AIM OF THE EXERCISE =
What is the number of lines in the data below that contain "labels"? Reply with the number only.

Data items
***

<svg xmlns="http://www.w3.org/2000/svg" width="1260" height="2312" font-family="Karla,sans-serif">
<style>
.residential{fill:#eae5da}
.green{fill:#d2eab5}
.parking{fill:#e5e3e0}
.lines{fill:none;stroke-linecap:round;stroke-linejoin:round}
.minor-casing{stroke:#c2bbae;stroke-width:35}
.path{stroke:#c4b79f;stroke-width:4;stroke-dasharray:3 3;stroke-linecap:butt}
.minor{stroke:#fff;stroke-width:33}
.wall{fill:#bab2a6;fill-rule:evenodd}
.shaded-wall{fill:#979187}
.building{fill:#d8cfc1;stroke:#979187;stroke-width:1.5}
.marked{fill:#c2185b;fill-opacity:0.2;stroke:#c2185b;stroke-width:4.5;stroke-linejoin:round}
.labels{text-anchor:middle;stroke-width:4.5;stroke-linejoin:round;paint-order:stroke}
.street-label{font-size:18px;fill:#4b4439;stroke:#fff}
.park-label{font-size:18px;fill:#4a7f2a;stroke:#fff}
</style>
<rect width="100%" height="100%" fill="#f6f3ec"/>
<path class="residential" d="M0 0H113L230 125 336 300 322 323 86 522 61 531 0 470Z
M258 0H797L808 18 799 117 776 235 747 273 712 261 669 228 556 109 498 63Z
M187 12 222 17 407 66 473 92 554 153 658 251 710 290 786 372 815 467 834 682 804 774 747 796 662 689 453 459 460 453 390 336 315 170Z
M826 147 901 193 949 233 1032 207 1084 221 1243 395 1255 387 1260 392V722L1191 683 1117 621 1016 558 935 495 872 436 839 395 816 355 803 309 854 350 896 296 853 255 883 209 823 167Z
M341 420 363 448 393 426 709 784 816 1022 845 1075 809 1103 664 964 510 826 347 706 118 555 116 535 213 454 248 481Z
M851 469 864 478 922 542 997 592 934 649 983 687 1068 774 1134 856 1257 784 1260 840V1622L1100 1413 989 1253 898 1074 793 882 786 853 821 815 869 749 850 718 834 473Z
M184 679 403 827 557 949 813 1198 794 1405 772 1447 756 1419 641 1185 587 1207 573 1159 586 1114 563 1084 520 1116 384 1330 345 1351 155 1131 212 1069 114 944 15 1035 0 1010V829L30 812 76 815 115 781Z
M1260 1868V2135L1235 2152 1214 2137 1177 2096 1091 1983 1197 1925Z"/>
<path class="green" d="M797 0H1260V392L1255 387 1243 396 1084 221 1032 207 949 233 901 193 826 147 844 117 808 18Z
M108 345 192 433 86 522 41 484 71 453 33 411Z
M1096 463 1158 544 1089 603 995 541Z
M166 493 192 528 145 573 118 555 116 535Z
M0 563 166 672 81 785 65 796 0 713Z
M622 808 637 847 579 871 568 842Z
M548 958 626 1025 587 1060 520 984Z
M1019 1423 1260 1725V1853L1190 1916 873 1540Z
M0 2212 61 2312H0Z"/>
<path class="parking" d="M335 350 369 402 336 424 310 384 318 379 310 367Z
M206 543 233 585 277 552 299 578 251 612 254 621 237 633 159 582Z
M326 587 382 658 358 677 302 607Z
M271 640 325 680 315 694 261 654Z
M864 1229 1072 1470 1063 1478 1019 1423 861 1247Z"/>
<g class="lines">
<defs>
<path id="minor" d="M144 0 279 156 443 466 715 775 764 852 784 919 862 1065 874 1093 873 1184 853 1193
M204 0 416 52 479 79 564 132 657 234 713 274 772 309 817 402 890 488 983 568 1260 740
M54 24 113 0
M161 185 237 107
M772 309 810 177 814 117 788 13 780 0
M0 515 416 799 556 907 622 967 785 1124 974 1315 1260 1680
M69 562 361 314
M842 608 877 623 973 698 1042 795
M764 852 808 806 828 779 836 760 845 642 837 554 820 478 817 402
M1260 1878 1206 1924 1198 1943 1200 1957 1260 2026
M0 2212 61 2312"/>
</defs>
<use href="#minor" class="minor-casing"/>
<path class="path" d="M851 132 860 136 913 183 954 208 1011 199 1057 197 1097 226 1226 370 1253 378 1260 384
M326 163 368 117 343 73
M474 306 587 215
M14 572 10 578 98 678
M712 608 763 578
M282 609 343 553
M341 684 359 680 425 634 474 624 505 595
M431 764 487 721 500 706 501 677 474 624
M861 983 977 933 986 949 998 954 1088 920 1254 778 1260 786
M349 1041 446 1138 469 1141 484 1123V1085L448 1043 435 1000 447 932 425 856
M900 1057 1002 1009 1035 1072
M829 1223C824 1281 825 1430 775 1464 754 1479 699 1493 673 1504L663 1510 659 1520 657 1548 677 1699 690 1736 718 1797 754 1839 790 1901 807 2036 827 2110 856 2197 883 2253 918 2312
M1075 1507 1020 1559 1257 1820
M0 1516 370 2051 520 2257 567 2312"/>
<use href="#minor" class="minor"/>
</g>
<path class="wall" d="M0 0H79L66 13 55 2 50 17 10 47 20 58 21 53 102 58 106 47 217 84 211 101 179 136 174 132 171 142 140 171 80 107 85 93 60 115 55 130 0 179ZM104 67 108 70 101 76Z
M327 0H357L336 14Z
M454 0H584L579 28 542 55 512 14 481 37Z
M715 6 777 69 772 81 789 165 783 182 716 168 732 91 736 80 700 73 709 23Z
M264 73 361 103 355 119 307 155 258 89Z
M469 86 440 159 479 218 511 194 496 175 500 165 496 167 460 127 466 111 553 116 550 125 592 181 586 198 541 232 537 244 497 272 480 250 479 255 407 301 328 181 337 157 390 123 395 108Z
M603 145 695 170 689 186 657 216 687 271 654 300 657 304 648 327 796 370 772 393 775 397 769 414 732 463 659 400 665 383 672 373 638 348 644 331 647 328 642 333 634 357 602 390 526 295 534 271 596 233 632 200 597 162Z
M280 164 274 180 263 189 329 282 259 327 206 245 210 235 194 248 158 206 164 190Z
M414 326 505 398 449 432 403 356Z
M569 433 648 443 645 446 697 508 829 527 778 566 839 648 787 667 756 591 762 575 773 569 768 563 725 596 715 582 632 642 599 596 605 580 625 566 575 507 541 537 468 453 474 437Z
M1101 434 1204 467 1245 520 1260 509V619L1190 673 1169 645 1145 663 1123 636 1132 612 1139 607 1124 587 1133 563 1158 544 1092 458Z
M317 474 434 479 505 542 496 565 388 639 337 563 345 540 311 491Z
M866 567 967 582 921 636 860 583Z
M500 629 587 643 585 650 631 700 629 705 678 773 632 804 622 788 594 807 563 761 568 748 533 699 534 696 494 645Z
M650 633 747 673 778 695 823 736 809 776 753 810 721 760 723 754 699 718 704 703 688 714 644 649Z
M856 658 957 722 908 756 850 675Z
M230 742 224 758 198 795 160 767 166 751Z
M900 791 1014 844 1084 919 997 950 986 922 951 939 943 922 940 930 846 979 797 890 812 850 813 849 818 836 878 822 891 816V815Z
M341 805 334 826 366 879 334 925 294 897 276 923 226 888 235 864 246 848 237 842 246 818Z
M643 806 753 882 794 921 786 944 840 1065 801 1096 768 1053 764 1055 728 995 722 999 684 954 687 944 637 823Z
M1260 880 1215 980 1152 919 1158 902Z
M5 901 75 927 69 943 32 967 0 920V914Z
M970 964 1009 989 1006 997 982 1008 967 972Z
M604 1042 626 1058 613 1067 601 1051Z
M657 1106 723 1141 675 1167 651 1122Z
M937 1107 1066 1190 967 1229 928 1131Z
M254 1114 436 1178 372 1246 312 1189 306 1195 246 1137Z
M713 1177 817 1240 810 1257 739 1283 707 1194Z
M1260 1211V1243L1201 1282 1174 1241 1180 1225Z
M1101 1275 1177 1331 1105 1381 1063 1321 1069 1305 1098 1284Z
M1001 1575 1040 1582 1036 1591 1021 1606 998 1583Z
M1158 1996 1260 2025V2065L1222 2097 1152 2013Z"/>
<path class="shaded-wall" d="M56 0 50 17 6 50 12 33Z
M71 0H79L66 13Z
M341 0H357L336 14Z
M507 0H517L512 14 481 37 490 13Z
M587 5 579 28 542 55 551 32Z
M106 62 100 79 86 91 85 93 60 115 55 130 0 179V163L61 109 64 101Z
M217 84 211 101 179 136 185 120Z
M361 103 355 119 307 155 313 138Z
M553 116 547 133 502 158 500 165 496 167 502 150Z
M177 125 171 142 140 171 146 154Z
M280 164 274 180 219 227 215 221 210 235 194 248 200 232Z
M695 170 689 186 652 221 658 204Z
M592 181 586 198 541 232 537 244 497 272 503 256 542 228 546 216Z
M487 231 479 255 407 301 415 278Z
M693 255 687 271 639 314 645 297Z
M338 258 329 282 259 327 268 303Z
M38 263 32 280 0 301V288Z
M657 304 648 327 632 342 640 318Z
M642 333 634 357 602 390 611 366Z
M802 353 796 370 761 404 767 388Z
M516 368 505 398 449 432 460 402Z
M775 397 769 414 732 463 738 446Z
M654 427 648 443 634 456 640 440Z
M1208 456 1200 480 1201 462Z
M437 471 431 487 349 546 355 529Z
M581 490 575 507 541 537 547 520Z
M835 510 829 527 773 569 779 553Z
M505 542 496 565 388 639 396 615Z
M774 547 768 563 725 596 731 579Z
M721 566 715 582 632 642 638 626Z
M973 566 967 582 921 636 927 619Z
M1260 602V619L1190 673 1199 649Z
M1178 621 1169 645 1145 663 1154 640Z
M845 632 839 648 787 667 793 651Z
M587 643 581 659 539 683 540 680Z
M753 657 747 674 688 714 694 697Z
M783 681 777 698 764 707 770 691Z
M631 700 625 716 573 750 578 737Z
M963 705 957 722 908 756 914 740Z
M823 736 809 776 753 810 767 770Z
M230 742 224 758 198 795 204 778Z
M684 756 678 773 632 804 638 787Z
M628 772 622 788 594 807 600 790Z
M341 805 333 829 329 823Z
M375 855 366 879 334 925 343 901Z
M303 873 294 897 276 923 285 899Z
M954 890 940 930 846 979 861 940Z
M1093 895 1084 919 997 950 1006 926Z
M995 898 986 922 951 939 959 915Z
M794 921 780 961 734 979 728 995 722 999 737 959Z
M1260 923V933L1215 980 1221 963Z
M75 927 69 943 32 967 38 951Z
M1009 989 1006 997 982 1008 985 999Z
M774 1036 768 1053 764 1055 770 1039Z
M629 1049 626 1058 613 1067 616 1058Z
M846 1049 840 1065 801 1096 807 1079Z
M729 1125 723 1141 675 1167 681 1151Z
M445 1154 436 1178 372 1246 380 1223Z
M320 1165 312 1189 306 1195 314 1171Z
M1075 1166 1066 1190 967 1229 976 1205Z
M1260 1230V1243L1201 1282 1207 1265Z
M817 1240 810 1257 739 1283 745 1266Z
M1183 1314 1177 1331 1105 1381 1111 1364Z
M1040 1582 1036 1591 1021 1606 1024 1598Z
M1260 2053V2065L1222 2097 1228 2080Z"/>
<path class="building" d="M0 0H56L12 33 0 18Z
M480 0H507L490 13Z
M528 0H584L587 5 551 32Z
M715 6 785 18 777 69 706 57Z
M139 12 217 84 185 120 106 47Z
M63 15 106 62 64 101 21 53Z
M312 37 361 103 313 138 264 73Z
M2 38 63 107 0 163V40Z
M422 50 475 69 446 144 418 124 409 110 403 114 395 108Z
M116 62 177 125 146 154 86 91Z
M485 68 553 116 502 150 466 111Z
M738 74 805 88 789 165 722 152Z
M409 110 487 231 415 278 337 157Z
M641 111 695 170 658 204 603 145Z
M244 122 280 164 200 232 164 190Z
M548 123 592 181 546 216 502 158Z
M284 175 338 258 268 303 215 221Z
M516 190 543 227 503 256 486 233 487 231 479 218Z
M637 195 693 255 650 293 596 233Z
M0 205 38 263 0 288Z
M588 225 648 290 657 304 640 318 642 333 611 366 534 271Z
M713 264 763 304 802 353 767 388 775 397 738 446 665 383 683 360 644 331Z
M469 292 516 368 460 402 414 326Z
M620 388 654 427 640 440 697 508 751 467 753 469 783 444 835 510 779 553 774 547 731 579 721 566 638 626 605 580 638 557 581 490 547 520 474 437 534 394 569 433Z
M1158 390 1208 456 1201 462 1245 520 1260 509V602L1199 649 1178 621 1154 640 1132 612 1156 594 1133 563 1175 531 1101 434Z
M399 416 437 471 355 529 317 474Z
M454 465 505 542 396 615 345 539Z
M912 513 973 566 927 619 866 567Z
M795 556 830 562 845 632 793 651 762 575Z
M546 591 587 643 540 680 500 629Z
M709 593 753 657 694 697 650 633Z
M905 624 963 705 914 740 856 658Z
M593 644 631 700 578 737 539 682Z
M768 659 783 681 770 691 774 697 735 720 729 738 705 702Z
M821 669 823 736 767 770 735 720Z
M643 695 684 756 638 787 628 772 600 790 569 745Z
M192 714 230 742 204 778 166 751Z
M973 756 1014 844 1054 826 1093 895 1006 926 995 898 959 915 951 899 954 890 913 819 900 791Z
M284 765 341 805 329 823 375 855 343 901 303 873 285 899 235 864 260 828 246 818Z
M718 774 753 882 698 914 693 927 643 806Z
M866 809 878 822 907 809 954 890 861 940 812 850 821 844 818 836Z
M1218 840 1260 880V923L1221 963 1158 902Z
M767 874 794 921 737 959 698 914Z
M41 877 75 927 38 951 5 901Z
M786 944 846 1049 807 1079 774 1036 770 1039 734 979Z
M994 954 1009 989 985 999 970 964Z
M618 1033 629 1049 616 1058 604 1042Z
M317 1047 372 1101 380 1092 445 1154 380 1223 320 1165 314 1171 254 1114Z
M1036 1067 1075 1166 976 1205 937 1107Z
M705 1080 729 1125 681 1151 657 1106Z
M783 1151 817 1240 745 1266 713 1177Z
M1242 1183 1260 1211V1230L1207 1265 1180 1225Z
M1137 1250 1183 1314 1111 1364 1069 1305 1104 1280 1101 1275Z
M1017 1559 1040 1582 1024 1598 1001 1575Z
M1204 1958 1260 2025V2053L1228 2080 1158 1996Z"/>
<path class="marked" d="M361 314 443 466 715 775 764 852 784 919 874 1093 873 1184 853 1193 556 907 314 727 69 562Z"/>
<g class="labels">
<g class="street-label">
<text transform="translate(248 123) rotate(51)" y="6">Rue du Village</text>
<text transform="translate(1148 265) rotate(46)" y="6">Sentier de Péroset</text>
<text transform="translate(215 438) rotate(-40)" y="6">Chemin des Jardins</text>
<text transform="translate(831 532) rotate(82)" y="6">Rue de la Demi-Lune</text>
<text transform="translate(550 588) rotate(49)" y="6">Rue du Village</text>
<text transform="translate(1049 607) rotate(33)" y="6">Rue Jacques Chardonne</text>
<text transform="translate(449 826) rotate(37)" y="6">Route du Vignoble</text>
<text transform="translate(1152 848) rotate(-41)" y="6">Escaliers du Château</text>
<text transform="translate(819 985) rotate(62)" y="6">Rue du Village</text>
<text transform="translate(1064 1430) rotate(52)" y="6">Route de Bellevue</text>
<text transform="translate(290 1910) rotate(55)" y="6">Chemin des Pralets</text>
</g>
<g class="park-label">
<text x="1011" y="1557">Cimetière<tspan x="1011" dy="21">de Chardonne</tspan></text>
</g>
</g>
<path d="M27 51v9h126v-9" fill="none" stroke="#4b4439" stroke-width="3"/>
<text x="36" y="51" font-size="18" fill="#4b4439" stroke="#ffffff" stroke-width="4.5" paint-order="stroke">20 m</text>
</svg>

***

TASK OUTPUT =
2